5. Money, Time and Energy   Money and time are readily correlated by both individuals and the economic system. You will refuse a job unless it pays what you judge your time is work. A company will not pay an employee more than his services are worth. The link between money and energy is more troublesome.
      How many dollars is a BTU worth . . . ?  The answer is distorted by government subsidies to keep fuel prices low. It has been estimated that the US government spent 270 billion dollars defending foreign oil fields and maintaining highways for our cars and trucks ( J. H. Kunstler, “Zoned for Destruction”, NY Times, 9 Aug. 1993).
      Economics is subject to the same energy laws as the physical sciences. The irony is that these laws are inadequate to explain such a complex field.  For example, the empirical disciplines do not distinguish between the energy in --
    •· One BTU of peat or one BTU of hard coal
    •· A dozen sterile factory eggs or a dozen fertile barnyard eggs
    •· A stack of papers printed with random characters or a similar stack with a proof of Fermat's Last Theorem  
     How is the energy in a piece of wood or an egg measured . . . ?  It is measured by incineration in a bomb calorimeter, reducing the energy of the material to its thermal content.  Context, quality, historical record -- all such measures of potential for useful exchanges are obliterated when an energy source is reduced to its heat content.  Heat content is measured by such units as Calories or BTU’s.
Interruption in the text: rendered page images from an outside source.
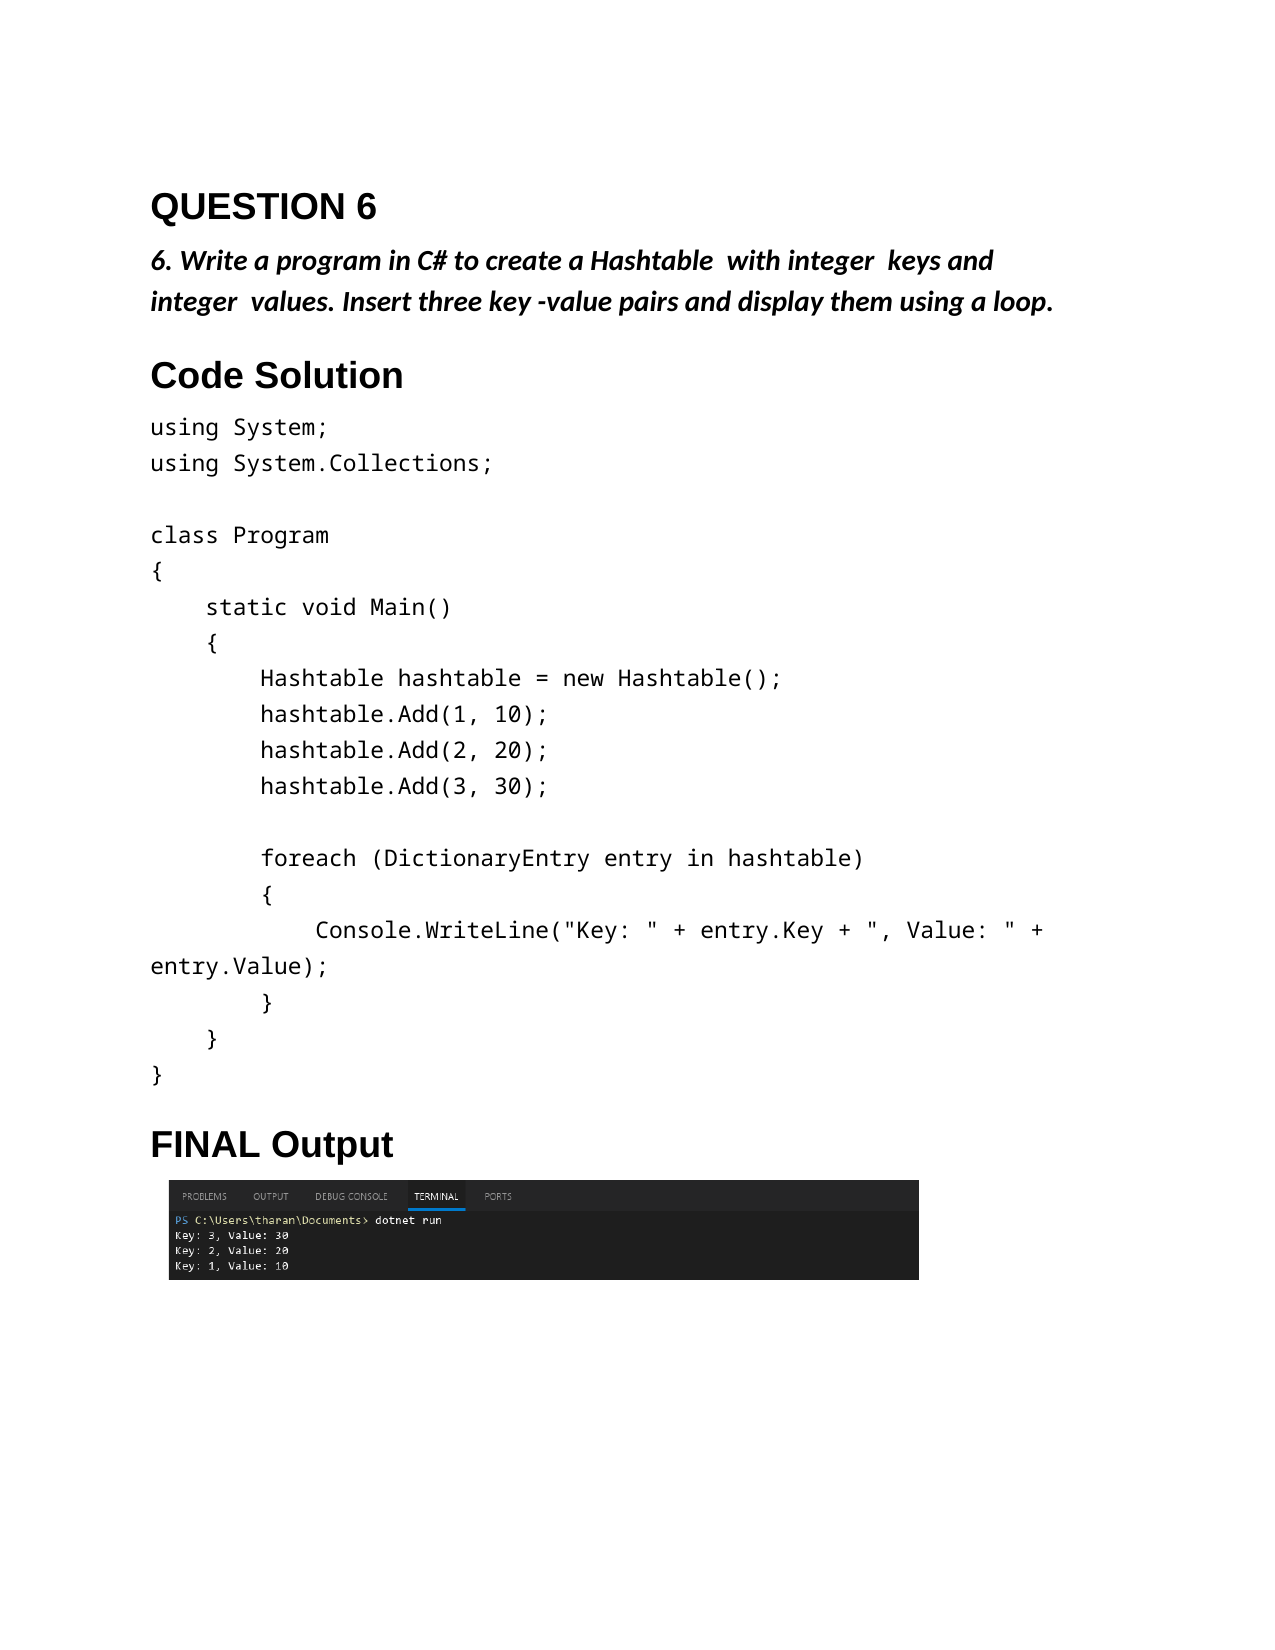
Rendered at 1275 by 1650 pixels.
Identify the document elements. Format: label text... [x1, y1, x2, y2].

text 6. Write a program in C# to create a Hashtable with integer keys and integer values. Insert three key -value pairs and display them using a loop. [150, 242, 1064, 318]
picture [168, 1180, 919, 1280]
subtitle Code Solution [150, 353, 1064, 396]
subtitle FINAL Output [150, 1123, 1064, 1166]
text using System; using System.Collections; class Program { static void Main() { Hashtable hashtable = new Hashtable(); hashtable.Add(1, 10); hashtable.Add(2, 20); hashtable.Add(3, 30); foreach (DictionaryEntry entry in hashtable) { Console.WriteLine("Key: " + entry.Key + ", Value: " + entry.Value); } } } [150, 411, 1064, 1089]
subtitle QUESTION 6 [150, 184, 1064, 227]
A BTU (British Thermal Unit) is the energy required to heat a pound of water 1° F.  It is not such a good idea to use the “Gertrude Stein” approach (A rose is a rose is a rose) to correlate energy and economic value --

A BTU is a BTU is a BTU.

6. Embodied Energy   Systems ecologist H.T. Odum introduced the concept of embodied energy to deal with the difficulties discussed above. An energy-accounting method for economic well-being must go beyond congruent energy units, or sheets of grey & green paper with “In God We Trust” printed on them.  A new accounting method should measure the potential to do useful work, credit Nature’s free contributions, and even reflect the energy in such things as information.
      Odum’s method is basically historical -- his intent is to measure the upstream contributions to goods, services, and living things.  He starts with sunlight, which is the base of our energy hierarchy --

The embodied energy of a given unit of energy
is
the number of solar energy units it takes to generate it.

     The energy chain in Fig.2 shows that it takes 40,000 units of solar energy units to produce one unit of coal energy. Therefore, one BTU of coal embodies 40,000 solar BTU.  It takes four BTU of coal to produce one BTU of electricity. Therefore, it takes 4x40,000 = 160,000 solar BTU to produce one BTU of electricity.  One unit of electrical energy has embodied in it 160,000 units of solar energy.

Figure 2  An Energy Chain

Coal has also been used as a basis for calculations because it scales the numbers down to a reasonable size.  For example, one unit of electrical energy has embodied in it ony four units of coal energy. [ In the last few years Odum has gone back to reducing all energies to solar energies.]
      The crucial point is that Odum gives us a method for measuring, in some form, the concentration, quality or value of energy. This provides a way to correlate energy values and market values.  
It is all based on a fundamental insight --

All BTU’s are not equal.

The concept of embodied energy will be tracked further in chapter 9.


Exercise 6.1   It takes two units of wood energy to produce one unit of coal energy. Draw the diagram with a wood-producing box in the energy chain between the solar source and the solar-to-coal box.

Exercise 6.2   The questions refer to the table below.
a)  Do the average household figures indicate a change in the standard of living?
b)  How would you assess the change?
c)  Is the average householder better-off or worse-off?   Provide a numerical estimate.

Income  ($)
Bread  ($/lb)
Milk  ($/qt)
Gas  ($/gal)
Auto  ($
House  ($)
1968
7,844
0.22
1.21
0.34
2,450
40,000
1996
18,560
1.62
2.41
1.11
13,600
119,250


(Figures from On Your Birthday, Spectrum Unlimited, San Francisco, CA.)